Times Deputy Washington Editor Jonathan Weisman found himself at the center of the controversy on Twitter, after his paper published the chart on its own Twitter page and then edited it without explanation.
The original chart showed a second row next to the names of members of the House and Senate known to oppose the Iran deal, designating some of them as Jews.
The revised version removed that row and instead noted the lawmakers’ states or districts and their estimated Jewish populations.
A New York Times spokesperson gave this statement to the Daily Mail:
‘After a number of readers raised questions, editors took another look and decided that that element of the graphic put too much emphasis on the question of which Democrats opposing the deal were Jewish.
‘The Iran issue was particularly contentious among many Jewish voters.
But singling those lawmakers out in a separate column of the graphic seemed unnecessary, and struck some readers as insensitive.’
The spokesperson said Weisman did not create the chart – another reporter did.
But that didn’t protect Weisman from a stinging backlash on Twitter, where he was singled out for the insensitivity of the graphic by irate readers.

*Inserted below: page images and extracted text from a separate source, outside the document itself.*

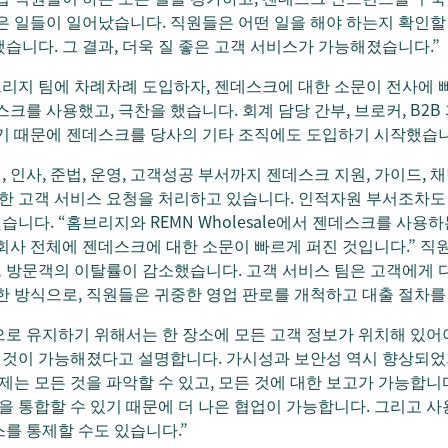
은 일들이 일어났습니다. 직원들은 어떤 일을 해야 하는지 확인할 
습니다. 그 결과, 더욱 질 좋은 고객 서비스가 가능해졌습니다.”
리지 팀에 차례차례 도입하자, 젠데스크에 대한 소문이 전사에 
크를 사용했고, 극찬을 했습니다. 회계 담당 간부, 브로커, B2B
기 때문에 젠데스크를 당사의 기타 조직에도 도입하기 시작했습니
인사, 준법, 운영, 고객성공 부서까지 젠데스크 지원, 가이드, 채
통한 고객 서비스 요청을 처리하고 있습니다. 인적자원 부서조차
니다. “홈브리지와 REMN Wholesale에서 젠데스크를 사용
회사 전체에 젠데스크에 대한 소문이 빠르게 퍼진 것입니다.” 직
 방문객의 이탈률이 감소했습니다. 고객 서비스 팀은 고객에게 
한 방식으로, 직원들은 귀중한 영업 판로를 개척하고 대출 절차를
로 유지하기 위해서는 한 장소에 모든 고객 정보가 위치해 있어
것이 가능해졌다고 설명합니다. 가시성과 보안성 역시 향상되었기
제는 모든 것을 파악할 수 있고, 모든 것에 대한 보고가 가능합니
을 통합할 수 있기 때문에 더 나은 협업이 가능합니다. 그리고 사
를 통제할 수도 있습니다.”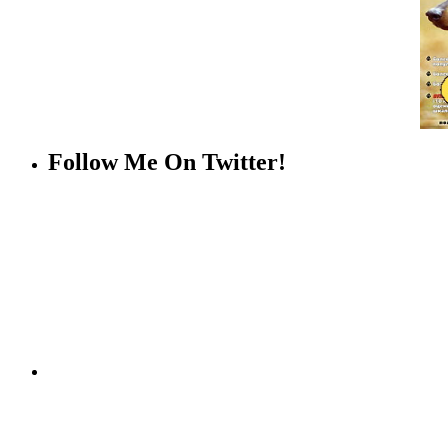
Follow Me On Twitter!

Weisman first tried contriteness late Thursday, taking responsibility for the chart and saying he ‘wanted to examine what was motivating few Dems opposed to the deal. I am not self-hating Jew.’
He grew more exasperated shortly, however, emphasizing that he he himself was Jewish and urging readers to ‘chill out.’

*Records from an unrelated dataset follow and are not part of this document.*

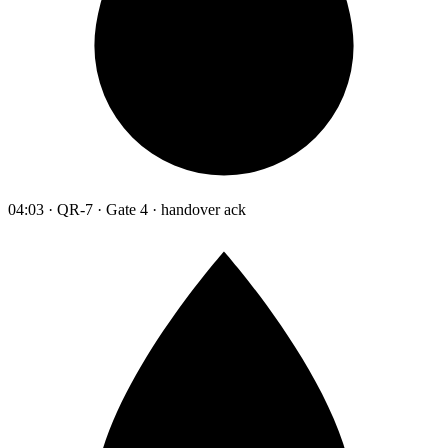
04:03 · QR-7 · Gate 4 · handover ack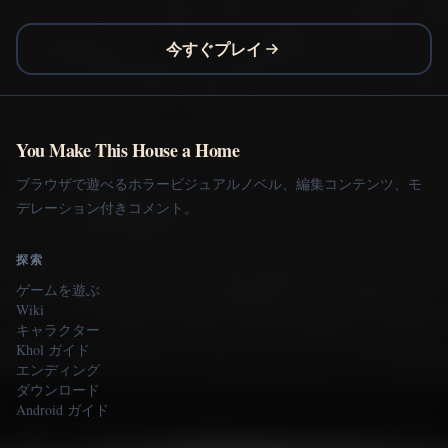
今すぐプレイ
You Make This House a Home
ブラウザで遊べるホラービジュアルノベル、編集コンテンツ、モ
デレーション付きコメント。
探索
ゲームを遊ぶ
Wiki
キャラクター
Khol ガイド
エンディング
ダウンロード
Android ガイド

‘It is an informative graphic & I’m stunned by response. Chill out, people. You’ve never used a yellow highlighter?’ Weisman wrote.
Friday’s version of the graphic, on the Times’ homepage, includes a correction about the number of Jewish Democrats in Congress who oppose the Iran deal.
It does not mention the dust-up over the original, controversial chart that referred to lawmakers’ faith.
The House voted 162-269 on Friday against a resolution of approval of the controversial arms agreement with Iran. But the Senate on Thursday voted 58-42 for a margin of disapproval – two votes shy of the margin needed to pass.
That means President Obama likely won’t have to carry out his threat to veto any move by Congress to kill the deal.
However, Senate Republicans aren’t giving up, and are planning on Tuesday to take up the disapproval resolution again.